## EXERCISE SET
1/ For the passage on care options in Chiang Mai, decide whether each statement agrees with the passage. Answer yes or no, and quote the words that decide it. (a) Dok Kaew Gardens has a riverside setting. (b) The monthly cost for ambulatory residents does not include food. (c) The update in the post script comes from an email sent to the Chiang Mai U.S. Consulate.
2/ According to the passage on care options in Chiang Mai, what is the monthly cost at Dok Kaew Gardens for residents who are completely dependent on care givers?
3/ List every word the passage on care options in Chiang Mai uses to describe the setting of Dok Kaew Gardens.

## EXERCISE TEXT

+ + + +

In working on this problem I discovered the Dok Kaew Gardens Assisted Living program here in Chiang Mai. I found it to be the cleanest, most cheerful, hospital, in a beautiful tropical, riverside setting. The cost for ambulatory residents is 24,000 baht per month, food included. For those who are completely dependent on care givers, 35,000 baht per month. That’s a lot cheaper than a five star hotel, something the “Gardens” resembles. Check them out.

For home care givers in Chiang Mai I have heard good things about Centa Care.

You should check these out for yourselves, for your own future needs or for elderly loved ones.

For those living in other parts of Thailand and who know of other programs like these please add a comment and let us know about them. We’d all be grateful.

It is probably best not to wait.

Post Script

This is an update on the condition of the 80 year old American suffering from dementia that I mentioned above.  It is taken from an email I sent to the Chiang Mai U.S. Consulate.

+ + + +

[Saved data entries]
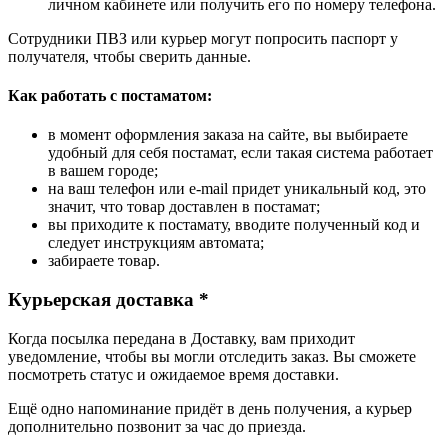
личном кабинете или получить его по номеру телефона.
Сотрудники ПВЗ или курьер могут попросить паспорт у
получателя, чтобы сверить данные.
Как работать с постаматом:
в момент оформления заказа на сайте, вы выбираете
удобный для себя постамат, если такая система работает
в вашем городе;
на ваш телефон или e-mail придет уникальный код, это
значит, что товар доставлен в постамат;
вы приходите к постамату, вводите полученный код и
следует инструкциям автомата;
забираете товар.
Курьерская доставка *
Когда посылка передана в Доставку, вам приходит
уведомление, чтобы вы могли отследить заказ. Вы сможете
посмотреть статус и ожидаемое время доставки.
Ещё одно напоминание придёт в день получения, а курьер
дополнительно позвонит за час до приезда.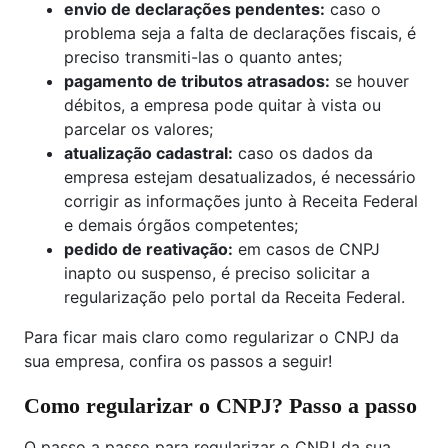
envio de declarações pendentes:
caso o
problema seja a falta de declarações fiscais, é
preciso transmiti-las o quanto antes;
pagamento de tributos atrasados:
se houver
débitos, a empresa pode quitar à vista ou
parcelar os valores;
atualização cadastral:
caso os dados da
empresa estejam desatualizados, é necessário
corrigir as informações junto à Receita Federal
e demais órgãos competentes;
pedido de reativação:
em casos de CNPJ
inapto ou suspenso, é preciso solicitar a
regularização pelo portal da Receita Federal.
Para ficar mais claro como regularizar o CNPJ da
sua empresa, confira os passos a seguir!
Como regularizar o CNPJ? Passo a passo
O passo a passo para regularizar o CNPJ da sua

+ + + +

## EXPECTED OUTPUTS
1/
(a) Yes: "in a beautiful tropical, riverside setting"
(b) No: "24,000 baht per month, food included"
(c) Yes: "It is taken from an email I sent to the Chiang Mai U.S. Consulate."

2/ 35,000 baht per month

3/ beautiful, tropical, riverside